石川遼(20=パナソニック)が、ナイキとカジュアルウエア提供の契約を結ぶことが2日、明らかになった。近日中に正式発表される。試合で使うゴルフウエアではなく、会場への移動時や、テニスやフットサルを含めたトレーニング時などに着るウエアが対象。コース外でも露出が多い、石川ならではの契約になる。

 関係者によると、ナイキ米国本社は「何としても石川と契約を」と大号令。若くして世界の選手と互角に渡り合う実力と、オリコン調査の「好きなスポーツ選手ランク」でイチローに次ぐ2位に入るなどの、幅広い層からの根強い人気を重視。世界戦略のキーマンとして期待している。

 今季は石川とヨネックスとの総合契約が切れる年でもある。ナイキは今回の契約を皮切りにクラブ、ゴルフウエアなどの契約も目指す。スタッフ常時同行などの手厚いケアで信頼を勝ち得て、再契約へ向け優位に立つヨネックスに対し、世界のスターを総動員する作戦で巻き返しをはかる。

 米国本社が世界中に指令を飛ばし、石川をナイキに誘うビデオレターを、有力契約選手から収集中。
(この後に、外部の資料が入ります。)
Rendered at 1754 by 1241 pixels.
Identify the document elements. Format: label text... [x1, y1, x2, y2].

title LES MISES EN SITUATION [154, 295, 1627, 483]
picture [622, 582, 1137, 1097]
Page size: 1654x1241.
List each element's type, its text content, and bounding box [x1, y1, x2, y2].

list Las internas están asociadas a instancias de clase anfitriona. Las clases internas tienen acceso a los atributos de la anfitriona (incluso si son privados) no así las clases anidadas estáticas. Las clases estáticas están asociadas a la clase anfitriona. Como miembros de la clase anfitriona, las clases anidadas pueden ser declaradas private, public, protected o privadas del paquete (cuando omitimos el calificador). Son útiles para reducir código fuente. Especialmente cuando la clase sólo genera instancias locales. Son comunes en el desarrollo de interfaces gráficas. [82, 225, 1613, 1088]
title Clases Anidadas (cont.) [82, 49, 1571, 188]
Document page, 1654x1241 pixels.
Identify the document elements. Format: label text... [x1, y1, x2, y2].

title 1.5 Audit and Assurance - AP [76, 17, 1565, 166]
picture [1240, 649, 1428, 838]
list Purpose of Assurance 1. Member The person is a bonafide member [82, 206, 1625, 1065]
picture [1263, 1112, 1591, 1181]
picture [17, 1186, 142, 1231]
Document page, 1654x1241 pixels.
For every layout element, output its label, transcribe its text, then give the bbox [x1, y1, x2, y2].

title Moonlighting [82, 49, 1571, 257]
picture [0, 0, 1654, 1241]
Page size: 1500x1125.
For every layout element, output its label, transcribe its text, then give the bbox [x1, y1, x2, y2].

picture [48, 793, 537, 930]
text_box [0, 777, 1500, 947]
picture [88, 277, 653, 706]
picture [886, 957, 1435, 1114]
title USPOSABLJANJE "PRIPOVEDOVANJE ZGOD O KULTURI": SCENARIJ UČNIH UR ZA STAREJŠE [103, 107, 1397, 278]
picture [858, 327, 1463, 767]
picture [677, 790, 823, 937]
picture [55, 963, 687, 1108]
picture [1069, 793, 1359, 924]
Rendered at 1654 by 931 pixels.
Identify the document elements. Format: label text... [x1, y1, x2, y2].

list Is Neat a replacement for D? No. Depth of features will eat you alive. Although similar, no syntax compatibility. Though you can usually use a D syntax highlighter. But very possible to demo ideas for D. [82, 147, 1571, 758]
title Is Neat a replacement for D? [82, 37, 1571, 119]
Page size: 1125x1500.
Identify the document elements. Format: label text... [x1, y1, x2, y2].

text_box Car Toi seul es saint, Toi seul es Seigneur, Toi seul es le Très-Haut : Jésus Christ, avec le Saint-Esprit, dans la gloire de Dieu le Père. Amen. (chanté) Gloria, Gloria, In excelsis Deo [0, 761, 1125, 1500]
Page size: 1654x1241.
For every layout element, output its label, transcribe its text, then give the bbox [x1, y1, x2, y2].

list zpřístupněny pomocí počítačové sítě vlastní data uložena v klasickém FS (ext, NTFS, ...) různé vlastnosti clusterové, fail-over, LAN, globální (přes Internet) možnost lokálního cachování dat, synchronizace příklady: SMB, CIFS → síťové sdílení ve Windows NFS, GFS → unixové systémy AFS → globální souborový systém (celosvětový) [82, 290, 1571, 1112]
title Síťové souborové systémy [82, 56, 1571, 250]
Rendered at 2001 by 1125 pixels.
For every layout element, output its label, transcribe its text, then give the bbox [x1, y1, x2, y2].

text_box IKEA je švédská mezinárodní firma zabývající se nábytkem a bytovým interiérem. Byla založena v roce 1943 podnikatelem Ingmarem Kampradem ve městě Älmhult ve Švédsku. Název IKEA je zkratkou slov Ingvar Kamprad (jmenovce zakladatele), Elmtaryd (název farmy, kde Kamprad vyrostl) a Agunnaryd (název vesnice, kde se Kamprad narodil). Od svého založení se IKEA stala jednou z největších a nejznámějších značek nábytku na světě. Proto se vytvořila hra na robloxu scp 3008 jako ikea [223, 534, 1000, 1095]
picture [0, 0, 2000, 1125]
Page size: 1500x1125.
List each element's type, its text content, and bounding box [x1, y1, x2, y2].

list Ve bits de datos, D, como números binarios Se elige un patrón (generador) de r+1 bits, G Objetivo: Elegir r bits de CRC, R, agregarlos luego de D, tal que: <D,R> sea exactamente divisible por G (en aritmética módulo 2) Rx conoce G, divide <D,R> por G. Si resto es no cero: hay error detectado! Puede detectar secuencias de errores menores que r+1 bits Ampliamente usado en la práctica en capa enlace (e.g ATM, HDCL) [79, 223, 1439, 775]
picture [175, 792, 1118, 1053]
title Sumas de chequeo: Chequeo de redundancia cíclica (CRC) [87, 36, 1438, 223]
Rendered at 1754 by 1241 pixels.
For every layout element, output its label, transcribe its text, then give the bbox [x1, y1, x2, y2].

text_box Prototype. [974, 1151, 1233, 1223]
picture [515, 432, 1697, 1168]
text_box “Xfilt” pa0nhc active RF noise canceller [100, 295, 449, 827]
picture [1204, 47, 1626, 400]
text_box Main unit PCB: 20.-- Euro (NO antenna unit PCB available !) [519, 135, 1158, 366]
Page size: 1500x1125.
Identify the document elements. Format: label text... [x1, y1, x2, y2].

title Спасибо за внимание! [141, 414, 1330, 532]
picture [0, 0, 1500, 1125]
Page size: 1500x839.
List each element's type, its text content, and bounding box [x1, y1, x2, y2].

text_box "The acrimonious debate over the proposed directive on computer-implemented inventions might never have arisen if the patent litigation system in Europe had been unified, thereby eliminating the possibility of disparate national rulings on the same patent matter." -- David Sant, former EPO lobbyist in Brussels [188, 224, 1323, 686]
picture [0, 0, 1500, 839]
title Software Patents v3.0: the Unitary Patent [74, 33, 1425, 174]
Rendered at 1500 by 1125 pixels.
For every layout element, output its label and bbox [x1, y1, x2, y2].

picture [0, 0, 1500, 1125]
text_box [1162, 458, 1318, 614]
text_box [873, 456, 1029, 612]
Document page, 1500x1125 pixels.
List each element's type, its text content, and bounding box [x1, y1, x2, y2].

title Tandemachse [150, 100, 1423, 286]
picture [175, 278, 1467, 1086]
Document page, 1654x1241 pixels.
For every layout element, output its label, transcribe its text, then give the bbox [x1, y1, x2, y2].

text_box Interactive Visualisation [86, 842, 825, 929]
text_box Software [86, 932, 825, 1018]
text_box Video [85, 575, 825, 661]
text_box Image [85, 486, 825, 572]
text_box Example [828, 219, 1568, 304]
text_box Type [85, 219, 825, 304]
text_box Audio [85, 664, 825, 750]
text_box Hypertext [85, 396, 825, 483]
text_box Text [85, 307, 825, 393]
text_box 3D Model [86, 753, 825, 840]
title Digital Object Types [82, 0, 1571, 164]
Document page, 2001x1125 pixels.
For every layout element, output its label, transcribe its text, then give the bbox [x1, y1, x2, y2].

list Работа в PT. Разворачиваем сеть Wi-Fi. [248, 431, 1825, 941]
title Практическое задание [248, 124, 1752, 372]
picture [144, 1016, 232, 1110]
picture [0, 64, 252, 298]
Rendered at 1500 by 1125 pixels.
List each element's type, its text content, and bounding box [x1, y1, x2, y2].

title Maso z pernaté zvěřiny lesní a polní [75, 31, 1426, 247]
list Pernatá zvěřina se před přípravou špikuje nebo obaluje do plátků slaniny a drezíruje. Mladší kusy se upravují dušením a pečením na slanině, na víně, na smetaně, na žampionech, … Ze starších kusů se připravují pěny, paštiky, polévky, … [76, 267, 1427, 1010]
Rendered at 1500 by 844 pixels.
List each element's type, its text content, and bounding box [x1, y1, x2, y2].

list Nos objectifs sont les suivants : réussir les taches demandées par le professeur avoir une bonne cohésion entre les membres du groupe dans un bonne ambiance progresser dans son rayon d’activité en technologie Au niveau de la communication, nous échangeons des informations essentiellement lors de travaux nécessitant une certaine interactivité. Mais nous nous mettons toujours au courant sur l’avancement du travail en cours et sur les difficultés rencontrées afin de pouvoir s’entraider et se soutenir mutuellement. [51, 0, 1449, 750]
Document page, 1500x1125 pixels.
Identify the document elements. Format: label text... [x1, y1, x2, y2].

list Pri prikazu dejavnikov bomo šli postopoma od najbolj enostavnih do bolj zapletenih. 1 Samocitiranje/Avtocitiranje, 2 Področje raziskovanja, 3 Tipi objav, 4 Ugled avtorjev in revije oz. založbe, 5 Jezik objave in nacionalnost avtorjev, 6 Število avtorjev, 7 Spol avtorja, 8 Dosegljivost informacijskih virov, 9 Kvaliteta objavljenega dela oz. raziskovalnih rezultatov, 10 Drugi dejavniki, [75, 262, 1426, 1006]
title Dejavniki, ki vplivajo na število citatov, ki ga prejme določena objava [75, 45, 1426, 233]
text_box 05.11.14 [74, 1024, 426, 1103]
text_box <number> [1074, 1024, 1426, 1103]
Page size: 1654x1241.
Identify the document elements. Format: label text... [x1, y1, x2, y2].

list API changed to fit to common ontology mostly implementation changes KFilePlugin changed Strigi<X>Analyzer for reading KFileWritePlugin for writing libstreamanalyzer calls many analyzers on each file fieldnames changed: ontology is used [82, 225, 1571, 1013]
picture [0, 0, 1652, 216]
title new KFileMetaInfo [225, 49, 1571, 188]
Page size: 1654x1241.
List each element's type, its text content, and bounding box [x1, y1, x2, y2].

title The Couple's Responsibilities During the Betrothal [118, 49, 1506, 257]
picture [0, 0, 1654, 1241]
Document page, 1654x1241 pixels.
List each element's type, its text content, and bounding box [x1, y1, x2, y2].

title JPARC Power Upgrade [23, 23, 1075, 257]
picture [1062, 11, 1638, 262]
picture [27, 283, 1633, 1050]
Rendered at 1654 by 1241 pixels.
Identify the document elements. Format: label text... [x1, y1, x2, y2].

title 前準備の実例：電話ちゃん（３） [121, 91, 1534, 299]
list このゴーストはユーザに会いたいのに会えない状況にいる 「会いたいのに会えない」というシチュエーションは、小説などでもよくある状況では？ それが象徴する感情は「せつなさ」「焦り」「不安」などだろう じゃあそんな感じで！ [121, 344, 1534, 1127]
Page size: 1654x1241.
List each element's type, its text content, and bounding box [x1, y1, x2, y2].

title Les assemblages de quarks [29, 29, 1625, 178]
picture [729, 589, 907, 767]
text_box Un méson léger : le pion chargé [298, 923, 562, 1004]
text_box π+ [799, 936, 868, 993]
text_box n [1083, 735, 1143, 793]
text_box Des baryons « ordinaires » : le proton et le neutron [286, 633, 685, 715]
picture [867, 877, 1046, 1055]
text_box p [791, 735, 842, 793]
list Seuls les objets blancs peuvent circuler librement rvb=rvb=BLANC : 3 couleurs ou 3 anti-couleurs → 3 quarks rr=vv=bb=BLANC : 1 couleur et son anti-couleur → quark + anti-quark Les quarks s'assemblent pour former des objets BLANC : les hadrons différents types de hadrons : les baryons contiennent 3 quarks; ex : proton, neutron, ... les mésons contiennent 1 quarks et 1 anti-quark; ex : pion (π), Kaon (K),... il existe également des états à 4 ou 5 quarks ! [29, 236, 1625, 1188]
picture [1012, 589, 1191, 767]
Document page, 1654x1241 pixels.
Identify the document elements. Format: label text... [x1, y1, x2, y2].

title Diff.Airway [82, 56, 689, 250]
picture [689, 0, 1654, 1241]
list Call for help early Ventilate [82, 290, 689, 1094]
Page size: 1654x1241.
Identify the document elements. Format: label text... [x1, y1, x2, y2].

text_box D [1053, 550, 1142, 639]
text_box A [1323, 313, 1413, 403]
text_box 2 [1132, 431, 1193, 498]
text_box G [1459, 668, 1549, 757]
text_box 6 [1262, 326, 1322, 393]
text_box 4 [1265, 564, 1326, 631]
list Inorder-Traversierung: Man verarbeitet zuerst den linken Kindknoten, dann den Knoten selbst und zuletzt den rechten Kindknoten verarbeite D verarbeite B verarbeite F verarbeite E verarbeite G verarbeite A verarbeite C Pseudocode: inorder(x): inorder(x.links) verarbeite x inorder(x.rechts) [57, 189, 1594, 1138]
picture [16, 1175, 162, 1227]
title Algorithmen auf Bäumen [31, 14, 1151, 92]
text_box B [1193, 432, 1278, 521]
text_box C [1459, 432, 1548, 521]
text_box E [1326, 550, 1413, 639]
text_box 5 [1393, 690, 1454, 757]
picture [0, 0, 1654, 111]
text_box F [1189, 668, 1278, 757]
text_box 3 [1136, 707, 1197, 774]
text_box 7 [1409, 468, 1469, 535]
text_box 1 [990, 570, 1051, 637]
日本人では、サッカー日本代表DF長友が石川勧誘の「切り札」に指名された。所属のインテルミラノに「至急ビデオを撮ってほしい」旨の依頼が届き、すでにメッセージは米国に届いている。

 ジュニア時代からサポートを受けるヨネックスに強い恩義を感じる石川だが、憧れのウッズが契約するナイキへの思いも特別。米ツアー会場では「さすがナイキの契約選手」という言い回しで選手を称賛することもある。争奪戦は今回の契約をきっかけに、さらに過熱するとみられる。